Francisco Urondo

1930-1976 / Santa Fe

Solicited

Poets were always, effectively, men
of transition, Roberto
Fernández Retamar; because really, my friend, if a poet
doesn't see the transitions leaping
at his sides like eruptions of smoking lava, better
that he ceases to be one,
cedes that perfumed guise to other senses
more perceptive. Baudelaire was a poet
of transition, as was Talero; and Abz-ul-Agrib and Rosario,
who closed the doors to the houses
of tolerance; brothels with cheeses and wines and devil-hams and
the jarana agitating skirts and other flags. The cries and crimes
in atrocious places and untimely moments were poets
of transition; my God, how much
poetry of transition was engraved in the knife used to cut
virginities; how much baptistery has licked
the salt of transition, has fluttered
at the sound of altar boys: Jacopo della Quercia was a man
of transition, even the countess
de Noailles must have written
poetry of transition. And I'm forgetting people,
leaks covered by transitory
patches, by the transiting of the unprepared masses
that go slowly in search of water and transitive
skies.

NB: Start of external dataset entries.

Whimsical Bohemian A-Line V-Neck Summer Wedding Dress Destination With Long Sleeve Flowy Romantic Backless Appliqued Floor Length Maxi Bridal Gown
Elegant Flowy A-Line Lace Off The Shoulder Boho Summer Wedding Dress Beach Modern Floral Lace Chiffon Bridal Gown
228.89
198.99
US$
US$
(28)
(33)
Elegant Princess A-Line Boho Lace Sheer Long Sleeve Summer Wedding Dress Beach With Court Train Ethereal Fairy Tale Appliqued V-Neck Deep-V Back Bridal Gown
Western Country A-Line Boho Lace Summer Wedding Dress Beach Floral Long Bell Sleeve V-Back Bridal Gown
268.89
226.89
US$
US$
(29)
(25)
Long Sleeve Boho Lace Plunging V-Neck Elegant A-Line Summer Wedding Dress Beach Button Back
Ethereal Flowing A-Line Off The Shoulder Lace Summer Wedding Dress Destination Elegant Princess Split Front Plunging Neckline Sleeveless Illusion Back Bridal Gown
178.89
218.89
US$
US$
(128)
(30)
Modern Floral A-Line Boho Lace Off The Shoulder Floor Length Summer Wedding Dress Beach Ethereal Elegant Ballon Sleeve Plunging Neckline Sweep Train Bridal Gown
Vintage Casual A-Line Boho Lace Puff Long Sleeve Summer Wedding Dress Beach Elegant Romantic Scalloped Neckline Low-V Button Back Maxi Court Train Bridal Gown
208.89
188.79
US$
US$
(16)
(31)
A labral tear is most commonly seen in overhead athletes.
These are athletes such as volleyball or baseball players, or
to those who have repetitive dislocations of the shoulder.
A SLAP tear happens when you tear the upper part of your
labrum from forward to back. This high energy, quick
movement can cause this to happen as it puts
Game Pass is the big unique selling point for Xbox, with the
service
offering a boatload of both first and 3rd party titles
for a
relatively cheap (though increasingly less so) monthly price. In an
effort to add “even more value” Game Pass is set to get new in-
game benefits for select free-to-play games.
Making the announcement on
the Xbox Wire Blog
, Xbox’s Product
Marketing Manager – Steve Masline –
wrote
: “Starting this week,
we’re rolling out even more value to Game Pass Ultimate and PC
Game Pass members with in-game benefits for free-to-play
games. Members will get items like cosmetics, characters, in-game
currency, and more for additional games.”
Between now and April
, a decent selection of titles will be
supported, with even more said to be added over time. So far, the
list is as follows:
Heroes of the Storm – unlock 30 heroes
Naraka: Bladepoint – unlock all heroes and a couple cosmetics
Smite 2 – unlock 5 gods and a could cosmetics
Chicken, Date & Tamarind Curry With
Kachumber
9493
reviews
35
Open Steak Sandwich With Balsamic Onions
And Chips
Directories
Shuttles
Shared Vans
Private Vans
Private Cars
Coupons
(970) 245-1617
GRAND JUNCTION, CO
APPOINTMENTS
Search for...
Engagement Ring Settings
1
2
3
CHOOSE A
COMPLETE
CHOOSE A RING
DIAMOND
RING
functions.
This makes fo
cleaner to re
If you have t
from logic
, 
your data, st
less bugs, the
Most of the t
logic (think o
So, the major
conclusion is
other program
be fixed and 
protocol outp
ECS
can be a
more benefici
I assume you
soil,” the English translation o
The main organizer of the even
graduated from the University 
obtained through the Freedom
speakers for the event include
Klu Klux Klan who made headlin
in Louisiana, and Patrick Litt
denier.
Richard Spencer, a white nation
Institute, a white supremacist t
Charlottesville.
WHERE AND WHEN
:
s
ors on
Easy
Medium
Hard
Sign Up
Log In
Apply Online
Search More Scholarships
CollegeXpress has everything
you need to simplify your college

Those yawns, those masses,
are poems of transition, my dear Roberto; those furies,
essentially, these violent methods of walking towards the void-this
time was always plagued-and if there are no
transitions, it will be necessary to signal the end of these hostile
and restless worlds, sound
the trumpets and leave running from the playing field beneath
the thrown rocks-surely-and blown raspberries: it will be, despite
all the years of waiting and warning, a fairly unpopular fact;
a piece of bad news, a little alarmist, like the Apocalypse itself.

On the surface that leaps
over the snow, on the Andean
crease. Starry against the firmness
of the low sky, diluted
like a nameless god, an indirect
air, an empty breeze: emblems
to be heard and explained; responding
to questions and joys.

Find the corners in which it dwelled,
resigned to death all this time
without anyone blowing the ash off the water,
the arcs of the rivers that don't respond,
don't articulate the acts of the end of times.

In the harms done and the deaths, in cast-off witnesses
of injustice, blood spread, point-blank
treason-I'm thinking of José, for example, of his
luminous goodness, of the right he had to hope-, I come
to fall across the backs
of these last
words united so they can be resolved.

One single gust of time past,
pronounced syllable by syllable, act by act. In
the commotion, beneath the first clods,
I come to offer the uselessness
of my defeat, to open revenge
over death (that pre-speech, the scream),
a victory wide like the past that will come forth,
like my life which doesn't belong to me
as long as it's foreign-others have appropriated it, to
others I owe it-and common to the bulk of destiny.

That memory, arranger of people, that
signer of the future that waits with arms
open; this life that leaps over my shoulders
to continue its game and its rank. It leaves
behind fatality, also buried like the viceroys,
like disinterred egoism-conjured
in loneliness. Because life-I have seen it-depends
on a thread instructive and generous, closes
the short circuits, makes ovals from imperfect eggs.

In the children of the sun that rises, the marvel
that hides all claws, I caress
the animals preferred by the intact universe, the
splendor of the skin of the metal
that releases the roar of the imagination, the fuel
devoured by good fortune.

And the history of happiness will not
be exclusive, but will belong to all of the quarreling
earth and its air, its back and its profile, its cough and its laugh. I am no longer
from here; I hardly feel I am a memory
in passing. My confidence balances on a profound disdain
for this disgraceful world. I will give
my life so that nothing continues as it is.